### The task
Exact wording is required for every entry; transcribe all of them and leave the images out.
========
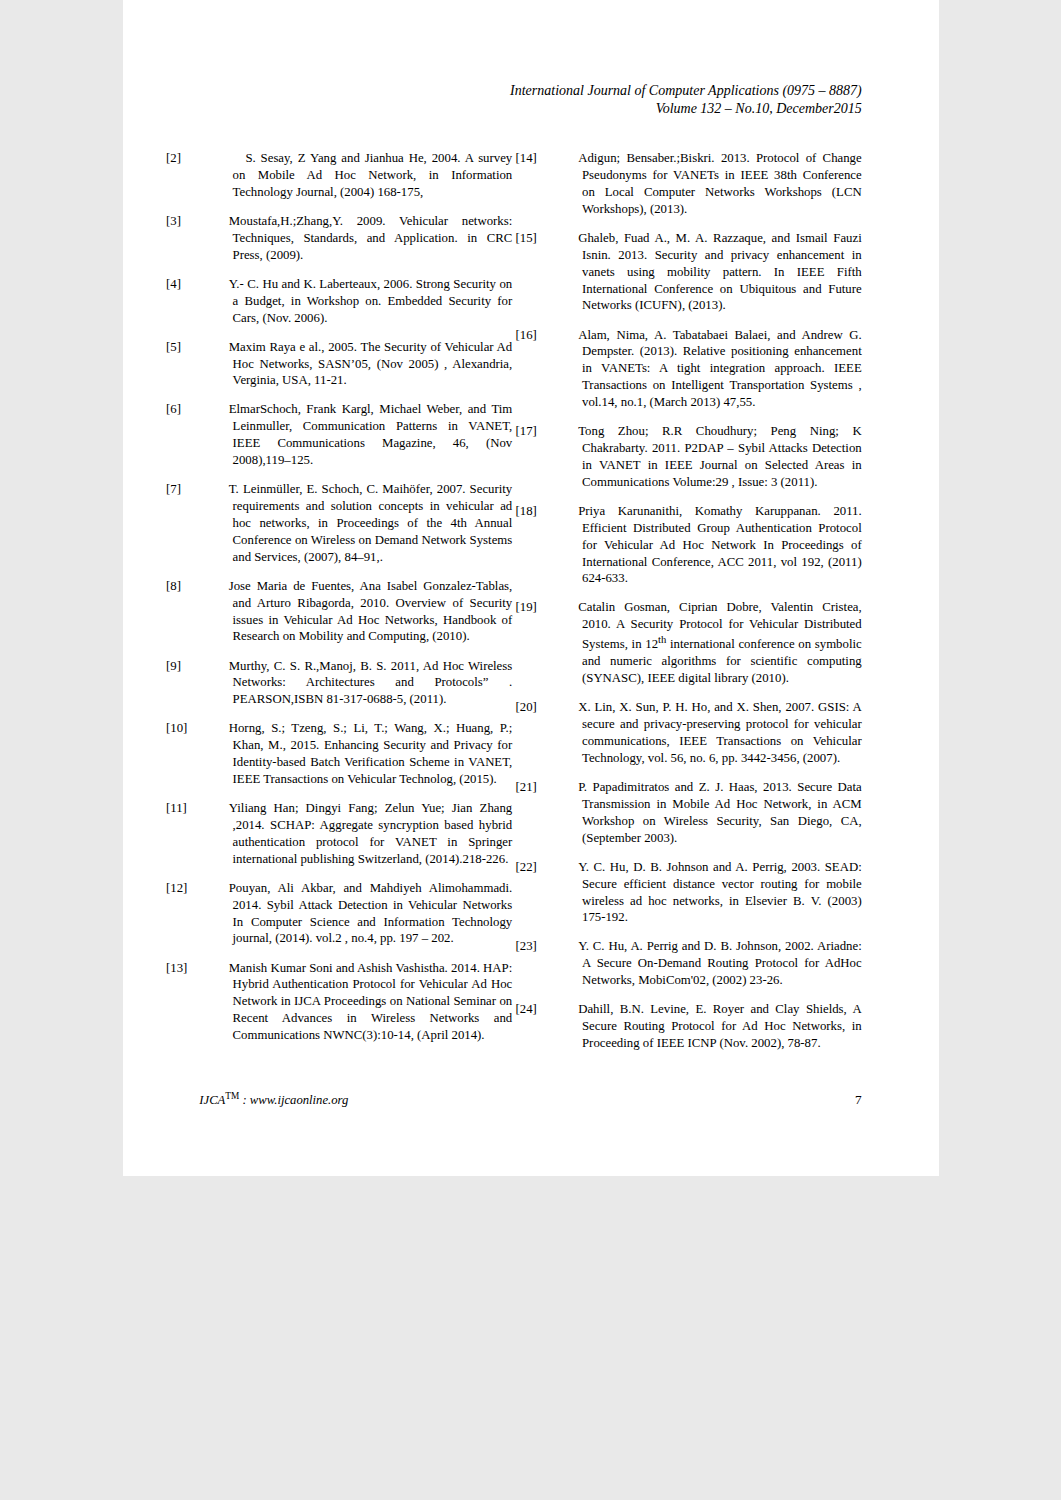International Journal of Computer Applications (0975 – 8887)
Volume 132 – No.10, December2015
[2] S. Sesay, Z Yang and Jianhua He, 2004. A survey on Mobile Ad Hoc Network, in Information Technology Journal, (2004) 168-175,
[3] Moustafa,H.;Zhang,Y. 2009. Vehicular networks: Techniques, Standards, and Application. in CRC Press, (2009).
[4] Y.- C. Hu and K. Laberteaux, 2006. Strong Security on a Budget, in Workshop on. Embedded Security for Cars, (Nov. 2006).
[5] Maxim Raya e al., 2005. The Security of Vehicular Ad Hoc Networks, SASN’05, (Nov 2005) , Alexandria, Verginia, USA, 11-21.
[6] ElmarSchoch, Frank Kargl, Michael Weber, and Tim Leinmuller, Communication Patterns in VANET, IEEE Communications Magazine, 46, (Nov 2008),119–125.
[7] T. Leinmüller, E. Schoch, C. Maihöfer, 2007. Security requirements and solution concepts in vehicular ad hoc networks, in Proceedings of the 4th Annual Conference on Wireless on Demand Network Systems and Services, (2007), 84–91,.
[8] Jose Maria de Fuentes, Ana Isabel Gonzalez-Tablas, and Arturo Ribagorda, 2010. Overview of Security issues in Vehicular Ad Hoc Networks, Handbook of Research on Mobility and Computing, (2010).
[9] Murthy, C. S. R.,Manoj, B. S. 2011, Ad Hoc Wireless Networks: Architectures and Protocols” . PEARSON,ISBN 81-317-0688-5, (2011).
[10] Horng, S.; Tzeng, S.; Li, T.; Wang, X.; Huang, P.; Khan, M., 2015. Enhancing Security and Privacy for Identity-based Batch Verification Scheme in VANET, IEEE Transactions on Vehicular Technolog, (2015).
[11] Yiliang Han; Dingyi Fang; Zelun Yue; Jian Zhang ,2014. SCHAP: Aggregate syncryption based hybrid authentication protocol for VANET in Springer international publishing Switzerland, (2014).218-226.
[12] Pouyan, Ali Akbar, and Mahdiyeh Alimohammadi. 2014. Sybil Attack Detection in Vehicular Networks In Computer Science and Information Technology journal, (2014). vol.2 , no.4, pp. 197 – 202.
[13] Manish Kumar Soni and Ashish Vashistha. 2014. HAP: Hybrid Authentication Protocol for Vehicular Ad Hoc Network in IJCA Proceedings on National Seminar on Recent Advances in Wireless Networks and Communications NWNC(3):10-14, (April 2014).
[14] Adigun; Bensaber.;Biskri. 2013. Protocol of Change Pseudonyms for VANETs in IEEE 38th Conference on Local Computer Networks Workshops (LCN Workshops), (2013).
[15] Ghaleb, Fuad A., M. A. Razzaque, and Ismail Fauzi Isnin. 2013. Security and privacy enhancement in vanets using mobility pattern. In IEEE Fifth International Conference on Ubiquitous and Future Networks (ICUFN), (2013).
[16] Alam, Nima, A. Tabatabaei Balaei, and Andrew G. Dempster. (2013). Relative positioning enhancement in VANETs: A tight integration approach. IEEE Transactions on Intelligent Transportation Systems , vol.14, no.1, (March 2013) 47,55.
[17] Tong Zhou; R.R Choudhury; Peng Ning; K Chakrabarty. 2011. P2DAP – Sybil Attacks Detection in VANET in IEEE Journal on Selected Areas in Communications Volume:29 , Issue: 3 (2011).
[18] Priya Karunanithi, Komathy Karuppanan. 2011. Efficient Distributed Group Authentication Protocol for Vehicular Ad Hoc Network In Proceedings of International Conference, ACC 2011, vol 192, (2011) 624-633.
[19] Catalin Gosman, Ciprian Dobre, Valentin Cristea, 2010. A Security Protocol for Vehicular Distributed Systems, in 12th international conference on symbolic and numeric algorithms for scientific computing (SYNASC), IEEE digital library (2010).
[20] X. Lin, X. Sun, P. H. Ho, and X. Shen, 2007. GSIS: A secure and privacy-preserving protocol for vehicular communications, IEEE Transactions on Vehicular Technology, vol. 56, no. 6, pp. 3442-3456, (2007).
[21] P. Papadimitratos and Z. J. Haas, 2013. Secure Data Transmission in Mobile Ad Hoc Network, in ACM Workshop on Wireless Security, San Diego, CA, (September 2003).
[22] Y. C. Hu, D. B. Johnson and A. Perrig, 2003. SEAD: Secure efficient distance vector routing for mobile wireless ad hoc networks, in Elsevier B. V. (2003) 175-192.
[23] Y. C. Hu, A. Perrig and D. B. Johnson, 2002. Ariadne: A Secure On-Demand Routing Protocol for AdHoc Networks, MobiCom'02, (2002) 23-26.
[24] Dahill, B.N. Levine, E. Royer and Clay Shields, A Secure Routing Protocol for Ad Hoc Networks, in Proceeding of IEEE ICNP (Nov. 2002), 78-87.
IJCATM : www.ijcaonline.org
7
========
### Solution for this task
International Journal of Computer Applications (0975 – 8887)
Volume 132 – No.10, December2015
[2] S. Sesay, Z Yang and Jianhua He, 2004. A survey on Mobile Ad Hoc Network, in Information Technology Journal, (2004) 168-175,
[3] Moustafa,H.;Zhang,Y. 2009. Vehicular networks: Techniques, Standards, and Application. in CRC Press, (2009).
[4] Y.- C. Hu and K. Laberteaux, 2006. Strong Security on a Budget, in Workshop on. Embedded Security for Cars, (Nov. 2006).
[5] Maxim Raya e al., 2005. The Security of Vehicular Ad Hoc Networks, SASN’05, (Nov 2005) , Alexandria, Verginia, USA, 11-21.
[6] ElmarSchoch, Frank Kargl, Michael Weber, and Tim Leinmuller, Communication Patterns in VANET, IEEE Communications Magazine, 46, (Nov 2008),119–125.
[7] T. Leinmüller, E. Schoch, C. Maihöfer, 2007. Security requirements and solution concepts in vehicular ad hoc networks, in Proceedings of the 4th Annual Conference on Wireless on Demand Network Systems and Services, (2007), 84–91,.
[8] Jose Maria de Fuentes, Ana Isabel Gonzalez-Tablas, and Arturo Ribagorda, 2010. Overview of Security issues in Vehicular Ad Hoc Networks, Handbook of Research on Mobility and Computing, (2010).
[9] Murthy, C. S. R.,Manoj, B. S. 2011, Ad Hoc Wireless Networks: Architectures and Protocols” . PEARSON,ISBN 81-317-0688-5, (2011).
[10] Horng, S.; Tzeng, S.; Li, T.; Wang, X.; Huang, P.; Khan, M., 2015. Enhancing Security and Privacy for Identity-based Batch Verification Scheme in VANET, IEEE Transactions on Vehicular Technolog, (2015).
[11] Yiliang Han; Dingyi Fang; Zelun Yue; Jian Zhang ,2014. SCHAP: Aggregate syncryption based hybrid authentication protocol for VANET in Springer international publishing Switzerland, (2014).218-226.
[12] Pouyan, Ali Akbar, and Mahdiyeh Alimohammadi. 2014. Sybil Attack Detection in Vehicular Networks In Computer Science and Information Technology journal, (2014). vol.2 , no.4, pp. 197 – 202.
[13] Manish Kumar Soni and Ashish Vashistha. 2014. HAP: Hybrid Authentication Protocol for Vehicular Ad Hoc Network in IJCA Proceedings on National Seminar on Recent Advances in Wireless Networks and Communications NWNC(3):10-14, (April 2014).
[14] Adigun; Bensaber.;Biskri. 2013. Protocol of Change Pseudonyms for VANETs in IEEE 38th Conference on Local Computer Networks Workshops (LCN Workshops), (2013).
[15] Ghaleb, Fuad A., M. A. Razzaque, and Ismail Fauzi Isnin. 2013. Security and privacy enhancement in vanets using mobility pattern. In IEEE Fifth International Conference on Ubiquitous and Future Networks (ICUFN), (2013).
[16] Alam, Nima, A. Tabatabaei Balaei, and Andrew G. Dempster. (2013). Relative positioning enhancement in VANETs: A tight integration approach. IEEE Transactions on Intelligent Transportation Systems , vol.14, no.1, (March 2013) 47,55.
[17] Tong Zhou; R.R Choudhury; Peng Ning; K Chakrabarty. 2011. P2DAP – Sybil Attacks Detection in VANET in IEEE Journal on Selected Areas in Communications Volume:29 , Issue: 3 (2011).
[18] Priya Karunanithi, Komathy Karuppanan. 2011. Efficient Distributed Group Authentication Protocol for Vehicular Ad Hoc Network In Proceedings of International Conference, ACC 2011, vol 192, (2011) 624-633.
[19] Catalin Gosman, Ciprian Dobre, Valentin Cristea, 2010. A Security Protocol for Vehicular Distributed Systems, in 12th international conference on symbolic and numeric algorithms for scientific computing (SYNASC), IEEE digital library (2010).
[20] X. Lin, X. Sun, P. H. Ho, and X. Shen, 2007. GSIS: A secure and privacy-preserving protocol for vehicular communications, IEEE Transactions on Vehicular Technology, vol. 56, no. 6, pp. 3442-3456, (2007).
[21] P. Papadimitratos and Z. J. Haas, 2013. Secure Data Transmission in Mobile Ad Hoc Network, in ACM Workshop on Wireless Security, San Diego, CA, (September 2003).
[22] Y. C. Hu, D. B. Johnson and A. Perrig, 2003. SEAD: Secure efficient distance vector routing for mobile wireless ad hoc networks, in Elsevier B. V. (2003) 175-192.
[23] Y. C. Hu, A. Perrig and D. B. Johnson, 2002. Ariadne: A Secure On-Demand Routing Protocol for AdHoc Networks, MobiCom'02, (2002) 23-26.
[24] Dahill, B.N. Levine, E. Royer and Clay Shields, A Secure Routing Protocol for Ad Hoc Networks, in Proceeding of IEEE ICNP (Nov. 2002), 78-87.
IJCATM : www.ijcaonline.org
7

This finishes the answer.